What needs to be done: Transcribe the film review's passage from "Sundance 2014 Review: Stranger" to "of the everyday.".

Page extract:
▬▬▬▬▬▬
Sundance 2014 Review: Stranger By The Lake

StrangerByTheLake_5_Christophe_Paou_Pierre_Deladonchamps.jpgClassically constructed, as rigid in its construction of suspense as any recent thriller, Alain Guiraudie’s Stranger by the Lake (L’inconnu du lac), is a masterful work, uncluttered yet lush, formally regimented, yet always surprising. (Call it full-frontal Hitchcock.) It also takes its location, its construction of sexuality, as commonplace. Guiraudie’s movie is assuredly part and parcel of queer cinema, but also of the cinema of the quotidian, of the everyday.

At a remote lakeside somewhere in France—which Guiraudie says is in the provinces of the South, where he grew up—men come each sunny summer day to sun, to cruise, to meet, the converse or to exchange gestures, and in one case, to murder. The scene is rustic, verdant, removed from the outside world. There is the sun and the sea, men in states of undress and arousal, the caress of wind on the water, the wind through the trees from rustle to rush, the gentle murmurs of those who move from shore to forest to realize their acquaintance. We could be near a city, far from care, or simply in an idealized utopia, at least until a man is drowned. (“My rural childhood surroundings undoubtedly influenced my character,” Guiraudie says.) The surroundings are the most accomplished of sinister landscaping since Martha Marcy May Marlene. He uses images of the water similarly: a shadow falls across its surface and dark green serrates atop lighter green, a thrilling geometric diagonal that represents its psychological moment perfectly.
▬▬▬▬▬▬
Entries provided:
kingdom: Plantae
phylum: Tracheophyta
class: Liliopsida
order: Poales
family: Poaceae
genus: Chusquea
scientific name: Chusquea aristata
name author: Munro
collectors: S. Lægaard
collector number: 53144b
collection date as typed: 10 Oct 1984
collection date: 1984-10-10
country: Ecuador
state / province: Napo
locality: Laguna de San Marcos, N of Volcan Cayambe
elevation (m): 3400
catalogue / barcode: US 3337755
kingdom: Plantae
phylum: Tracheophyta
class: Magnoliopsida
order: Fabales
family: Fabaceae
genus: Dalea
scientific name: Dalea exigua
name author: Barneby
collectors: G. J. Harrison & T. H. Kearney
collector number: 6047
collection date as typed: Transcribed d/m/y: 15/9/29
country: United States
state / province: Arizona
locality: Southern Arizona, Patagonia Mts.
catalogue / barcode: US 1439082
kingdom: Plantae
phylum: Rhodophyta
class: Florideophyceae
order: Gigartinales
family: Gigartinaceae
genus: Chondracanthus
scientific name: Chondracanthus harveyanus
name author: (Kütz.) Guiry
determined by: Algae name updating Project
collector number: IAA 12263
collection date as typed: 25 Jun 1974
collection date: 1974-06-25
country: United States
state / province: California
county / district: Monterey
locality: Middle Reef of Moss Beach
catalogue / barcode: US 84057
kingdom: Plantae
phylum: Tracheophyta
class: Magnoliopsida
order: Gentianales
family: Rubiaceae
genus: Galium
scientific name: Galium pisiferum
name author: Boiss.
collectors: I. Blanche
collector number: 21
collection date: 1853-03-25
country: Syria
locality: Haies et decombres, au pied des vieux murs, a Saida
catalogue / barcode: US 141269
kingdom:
▬▬▬▬▬▬
The completed task:
Sundance 2014 Review: Stranger By The Lake

StrangerByTheLake_5_Christophe_Paou_Pierre_Deladonchamps.jpgClassically constructed, as rigid in its construction of suspense as any recent thriller, Alain Guiraudie’s Stranger by the Lake (L’inconnu du lac), is a masterful work, uncluttered yet lush, formally regimented, yet always surprising. (Call it full-frontal Hitchcock.) It also takes its location, its construction of sexuality, as commonplace. Guiraudie’s movie is assuredly part and parcel of queer cinema, but also of the cinema of the quotidian, of the everyday.